Abstract
Patients with primary refractory or early-relapsed diffuse large B-cell lymphoma (DLBCL) constitute a subgroup of patients with a poor prognosis and limited results with conventional salvage immunochemotherapy. CD19 is a transmembrane glycoprotein expressed at various stages of B cell development, playing a crucial role in signaling for survival and proliferation of malignant B cells. Tafasitamab is a monoclonal antibody that, after binding to CD19, promotes B lymphocyte lysis through antibody-dependent cellular cytotoxicity and phagocytosis, as well as the direct induction of cell death by apoptosis. Its action is synergistic when combined with lenalidomide, which increases both antibody-dependent and NK cell-mediated cellular cytotoxicity.
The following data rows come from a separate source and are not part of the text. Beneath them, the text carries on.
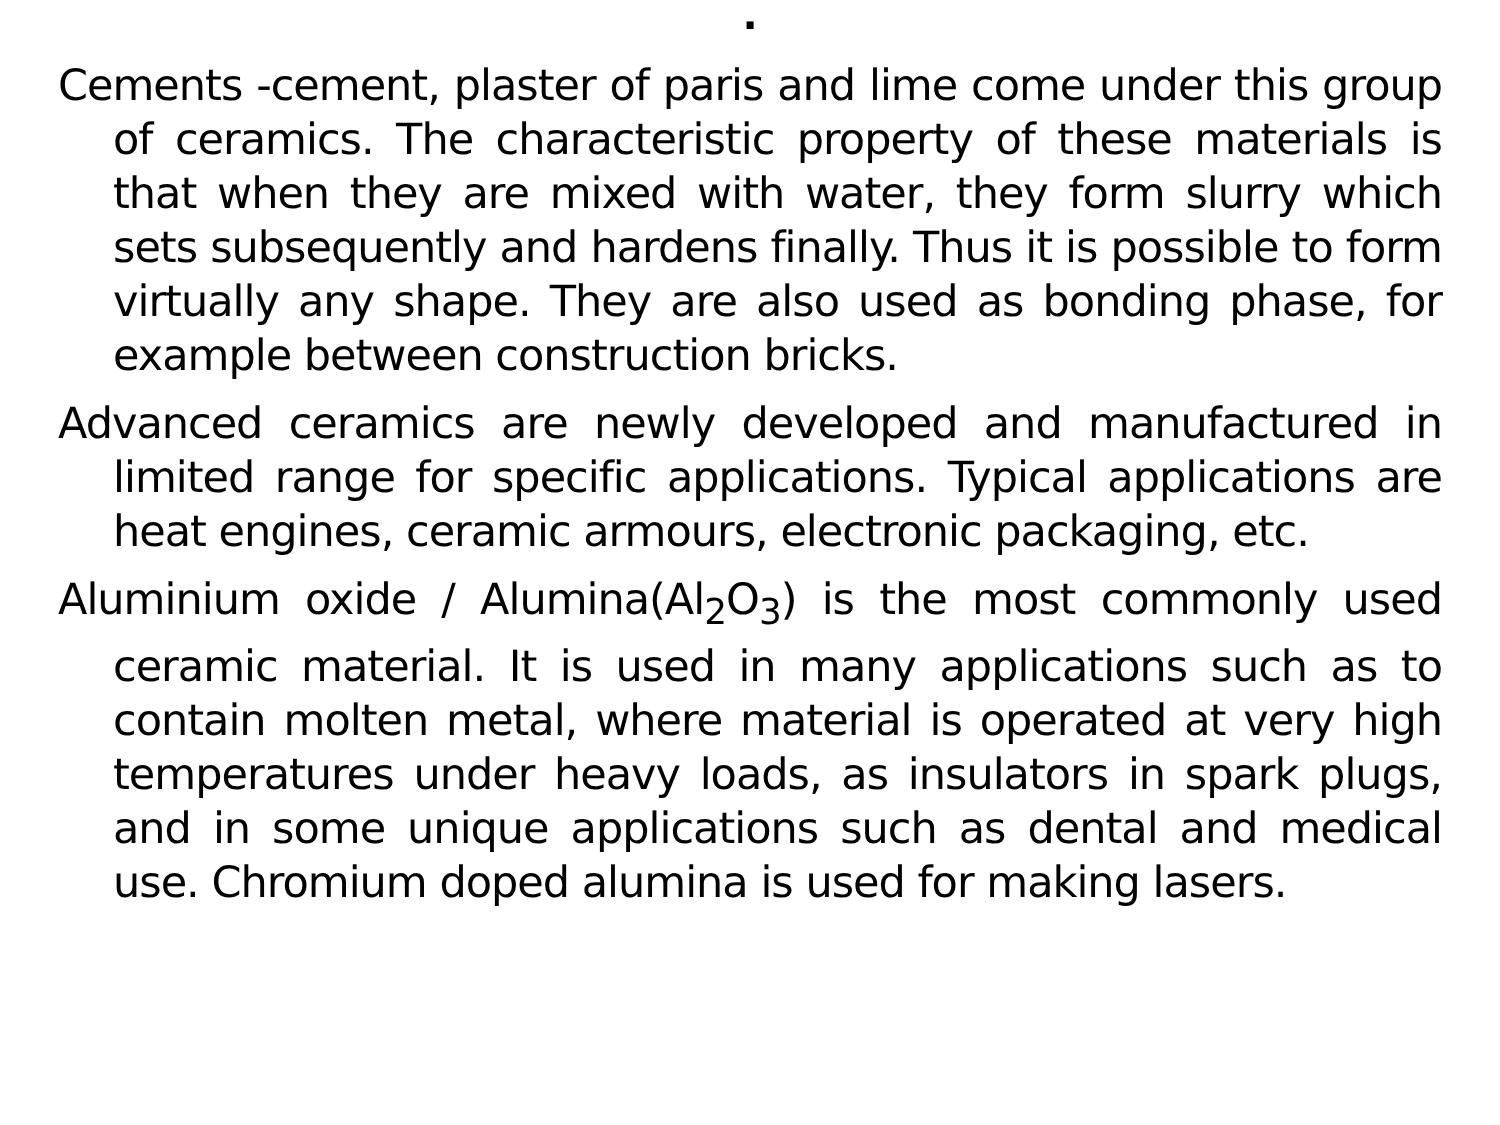.
Cements -cement, plaster of paris and lime come under this group of ceramics. The characteristic property of these materials is that when they are mixed with water, they form slurry which sets subsequently and hardens finally. Thus it is possible to form virtually any shape. They are also used as bonding phase, for example between construction bricks.
Advanced ceramics are newly developed and manufactured in limited range for specific applications. Typical applications are heat engines, ceramic armours, electronic packaging, etc.
Aluminium oxide / Alumina(Al<sub>2</sub>O<sub>3</sub>) is the most commonly used ceramic material. It is used in many applications such as to contain molten metal, where material is operated at very high temperatures under heavy loads, as insulators in spark plugs, and in some unique applications such as dental and medical use. Chromium doped alumina is used for making lasers.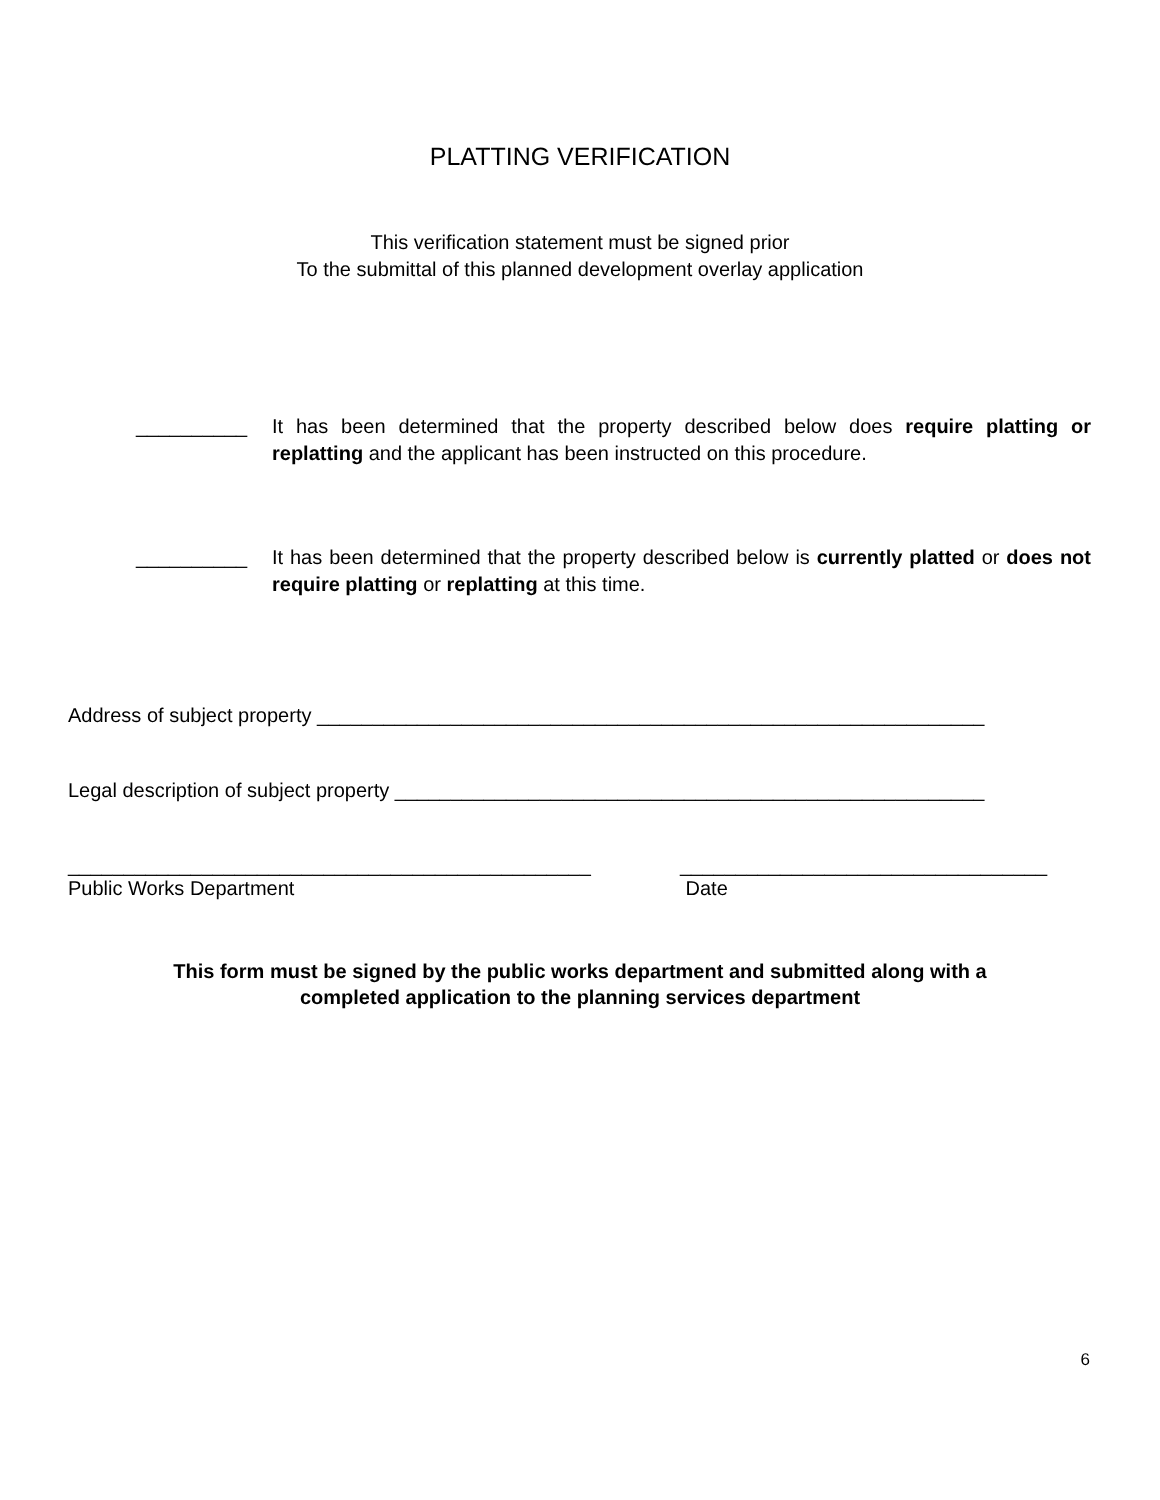PLATTING VERIFICATION
This verification statement must be signed prior
To the submittal of this planned development overlay application
__________ It has been determined that the property described below does require platting or replatting and the applicant has been instructed on this procedure.
__________ It has been determined that the property described below is currently platted or does not require platting or replatting at this time.
Address of subject property ____________________________________________________________
Legal description of subject property _____________________________________________________
_______________________________________________
Public Works Department
_________________________________
Date
This form must be signed by the public works department and submitted along with a
completed application to the planning services department
6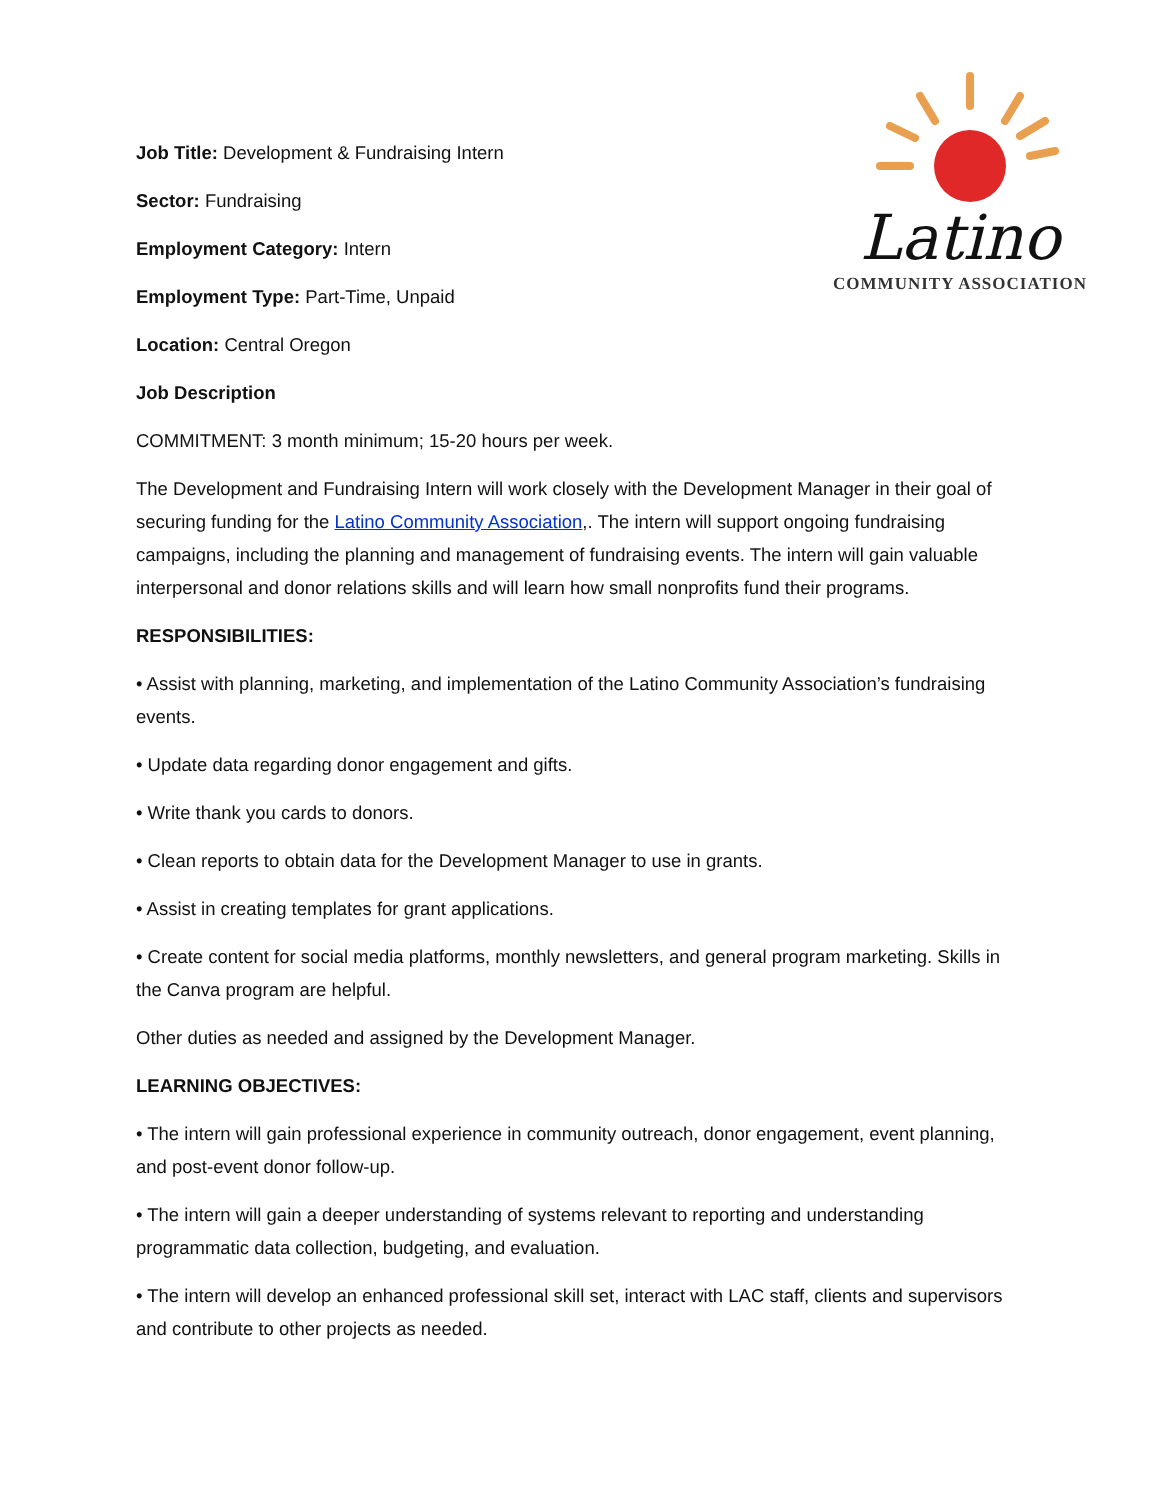Latino
COMMUNITY ASSOCIATION
Job Title: Development & Fundraising Intern
Sector: Fundraising
Employment Category: Intern
Employment Type: Part-Time, Unpaid
Location: Central Oregon
Job Description
COMMITMENT: 3 month minimum; 15-20 hours per week.
The Development and Fundraising Intern will work closely with the Development Manager in their goal of securing funding for the Latino Community Association,. The intern will support ongoing fundraising campaigns, including the planning and management of fundraising events. The intern will gain valuable interpersonal and donor relations skills and will learn how small nonprofits fund their programs.
RESPONSIBILITIES:
• Assist with planning, marketing, and implementation of the Latino Community Association’s fundraising events.
• Update data regarding donor engagement and gifts.
• Write thank you cards to donors.
• Clean reports to obtain data for the Development Manager to use in grants.
• Assist in creating templates for grant applications.
• Create content for social media platforms, monthly newsletters, and general program marketing. Skills in the Canva program are helpful.
Other duties as needed and assigned by the Development Manager.
LEARNING OBJECTIVES:
• The intern will gain professional experience in community outreach, donor engagement, event planning, and post-event donor follow-up.
• The intern will gain a deeper understanding of systems relevant to reporting and understanding programmatic data collection, budgeting, and evaluation.
• The intern will develop an enhanced professional skill set, interact with LAC staff, clients and supervisors and contribute to other projects as needed.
The combination of tafasitamab and lenalidomide has been shown to be effective in the treatment of patients with relapsed/refractory DLBCL after one to three prior lines of systemic therapy who were not candidates for transplantation or who had rejected it. In the L-Mind study, tafasitamab was administered at a dose of 12 mg/kg on days 1, 8, 15 y 22 during the first three cycles (plus an additional dose on day 4 of the first cycle), and on days 1 and 15 during cycles 4 through 12. This monotherapy was continued until disease progression or unacceptable toxicity. Lenalidomide was administered at a dose of 25 mg/day for 21 days, in cycles every 28 days, for a maximum of 12 cycles. The L-Mind study included 81 patients, who, at extended 5-year follow-up, showed an objective response rate of 57.5%, with 41.3% complete response (CR) and 16.3% partial response (PR). With a median follow-up of 44 months, the median duration of response was not achieved, and the median progression-free survival (PFS) and overall survival (OS) were 11.6 and 33.5 months, respectively. The most frequent adverse reactions were: infections (73%, with grades 3-4 in 28%), neutropenia (51%, grades 3-4 in 49%), asthenia (40%), anemia (36%, grades 3-4 in 7%), diarrhea (36%), thrombocytopenia (31%, grades 3-4 in 17%), cough (26%), peripheral edema (24%), pyrexia (24%), and decreased appetite (22%). The incidence of non-hematological adverse events during tafasitamab monotherapy (without lenalidomide) decreased by at least 10%, and the incidence of hematological adverse events decreased by at least 20%, with no episodes of febrile neutropenia during the tafasitamab monotherapy phase. The study concluded that the tafasitamab + lenalidomide combination was well tolerated, with a high proportion of patients with R/R DLBCL ineligible for autologous transplantation achieving complete remission (CR), making this regimen a new therapeutic option in this patient population.Based on the results of the L-MIND study, the combination received accelerated approval in the United States in July 2020, in Europe in August 2021, and in Argentina in 2025. Practical recommendations for drug management and dose adjustments in response to adverse events are detailed. Based on these efficacy results, new combinations of tafasitamab are being explored, as well as its use in other earlier therapeutic lines.